Siangnya saya ikut rombongan peserta
yang melakukan pengamatan masyarakat pada penduduk di sekitar Bandealit. Jarak rumah
penduduk dengan Camp kami kira – kira berjarak 200 m. Dari hasil pengamatan
masyarakat yang saya lakukan bersama peserta yang lain, ada beberapa hal
penting yang saya catat, yaitu:
1. Sebagian besar penduduk Bandealit bermata
pencaharian sebagai seorang nelayan dan bekerja di kebun.

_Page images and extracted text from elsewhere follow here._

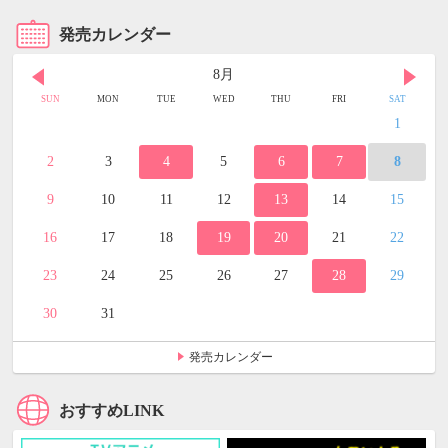
発売カレンダー
8月
SUN
MON
TUE
WED
THU
FRI
SAT
1
2
3
4
5
6
7
8
9
10
11
12
13
14
15
16
17
18
19
20
21
22
23
24
25
26
27
28
29
30
31
発売カレンダー
おすすめLINK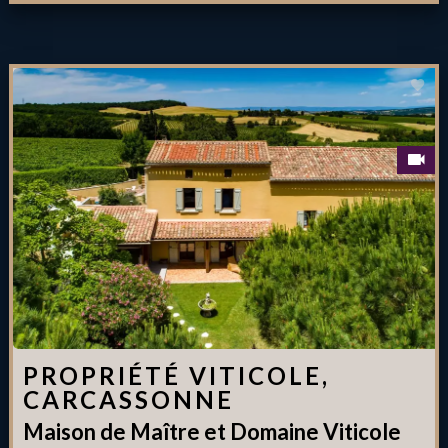
PROPRIÉTÉ VITICOLE,
CARCASSONNE
Maison de Maître et Domaine Viticole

2. Belum ada listrik di desa tersebut, mereka masih
memakai genset.
3. Pusat layanan kesehatan belum terjangkau,
begitupun dengan pendidikan. Tempatnya jauh dari pemukiman
4. Penduduk yang tinggal di sekitar bandealit
awalnya adalah perantau / pelaut yang kemudian tinggal di pesisir pantai. Setelah
terjadi tsunami pada tahun 1994 mereka berpindah masuk ke tanah perhutani dan
menetap disitu.
5. Setiap bulan suro, mereka mengadakan upacara “petik
laut”, yaitu upacara arak – arakan hasil bumi lalu dilarung kelaut.

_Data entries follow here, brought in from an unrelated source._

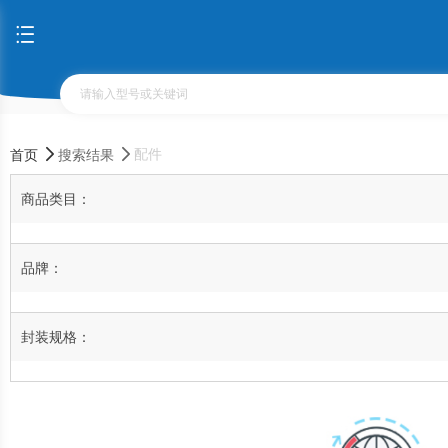
配件
首页
搜索结果
商品类目：
品牌：
封装规格：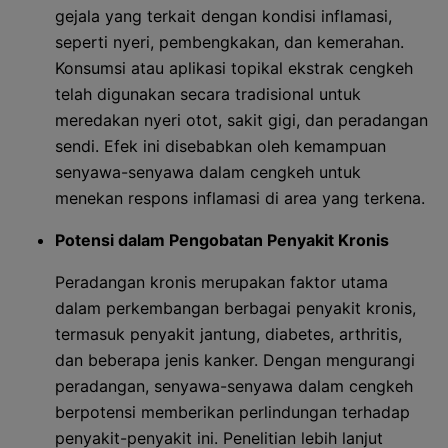
gejala yang terkait dengan kondisi inflamasi,
seperti nyeri, pembengkakan, dan kemerahan.
Konsumsi atau aplikasi topikal ekstrak cengkeh
telah digunakan secara tradisional untuk
meredakan nyeri otot, sakit gigi, dan peradangan
sendi. Efek ini disebabkan oleh kemampuan
senyawa-senyawa dalam cengkeh untuk
menekan respons inflamasi di area yang terkena.
Potensi dalam Pengobatan Penyakit Kronis
Peradangan kronis merupakan faktor utama
dalam perkembangan berbagai penyakit kronis,
termasuk penyakit jantung, diabetes, arthritis,
dan beberapa jenis kanker. Dengan mengurangi
peradangan, senyawa-senyawa dalam cengkeh
berpotensi memberikan perlindungan terhadap
penyakit-penyakit ini. Penelitian lebih lanjut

6. Penduduk disitu sudah terbisa melihat hewan-hewan
penghuni Tn. Merubetiri berkeliaran di depan rumah mereka, seperti macan tutul.
HARI Ke-4
Bagiku hari keempat adalah hari yang paling
melelahkan, kenapa? Karena hari ini adalah waktunya aplikasi materi ANALISA
VEGETASI (Anveg), Herbarium dan Plaster Cas. Untuk temen – temen yang belum tahu apa itu anveg,
jadi anveg adalah cara mempelajari susunan (komposisi) jenis dan bentuk
vegetasi atau masyarakat tumbuh –tumbuhan. Analisa vegetasi akan dapat menduga
kerapatan tumbuh – tumbuhan dalam hutan, sebaran tumbuhan, luas lahan yang
ditumbuhi pohon serta mengetahui seberapa penting peranan tumbuhan tertentu
dalam ekosistem.
Sederhanya kita melakukan perhitungan jenis pohon. Dan
jenis pohon / tumbuhan dibedakan menjadi :
1. Seedling (semak) : tinggi < ½ meter
2. Sapling : tinggi ½ m – 2 m
3. Poles : tinggi > 2 m dengan
diameter < 15 cm
4. Pohon : tinggi > 2 m dengan
diameter ≥ 15 cm
Dan metode yang digunakan untuk melakukan
anveg ini sangat beragam, namun yang kami pakai saat itu adalah metode
berpetak. Kegiatan anveg ini bagi saya sangat menguras tenaga, kami harus
membagi tugas dalam untuk membuat spot, melakukan pendataan dan pengukuran
diameter pohon. Bersamaan dengan itu kami juga harus membuat herbarium dan
plester Cas. Dalam pembuatan plester cas kami harus menemukan suatu jejak atau
cakaran sebagai bentuk cetakan. Dan kelompok kami menemukan jejak anjing di
pinggir muara.
Karena kami tidak tahu jenis pohon
yang sedang kami analisis maka kami harus mengkonsultasikannya kepada pemateri.
Sampel tumbuhan yang kami analisis kami ambil dan jadikan herbarium. Semua itu
tak sulit, jika dilakukan dengan sabar dan bahagia.
Malamnya kami melakukan ferewell
party, setiap kelompok membuat yel – yel dan yel – yel terbaik mendapatkan
hadiah dari panitia. Tak hanya itu kami juga melakukan acara bakar – bakar ayam.
Malam terakhir di Bandealit, disana ada begitu banyak cerita dan tawa, bersama
orang – orang baru di lingkungan yang baru juga. Alhamdullilah, Terima Kasih
Tuhan telah memberikan kesempatan ini.
HARI Ke-5
It’s time to
comeback home.
Setelah
semua peserta selesai packing, kami bersama panitia yang lain menanam 50 tumbuhan
dan memberikan identitas pada pohon – pohon yang ada di sekitar lokasi camp. Tak
ketinggalan kami juga melakukan patroli sampah. Setelah semua selesai kami
menunggu mobil jemputan. Di sela – sela waktu aku bersama mbak pipit pergi ke
pantai untuk melihat ombak Bandealit terakhir kalinya, dan subhanallah memang
Bandealit begitu indah dan menawan.
Semua
barang sudah ku packing rapi begitu
juga kenangannya. Aku pulang dengan bahagia, dengan semangat membagi ilmu yang
aku dapatkan dan amanah menjadi kader konservasi lingkungan untuk selalu
menjaga dan melestarikan alam untuk kehidupan masa depan yang lebih baik.
“Kita butuh keluar dari rumah untuk
melihat keadaan. Itu berbahaya, aku tau. Tapi bagiku sungguh berbahaya saat
kita hanya berdiam diri di rumah, dan merasa baik- baik saja, ketika alam
sebenarnya sudah akan punah dan hilang keindahannya.”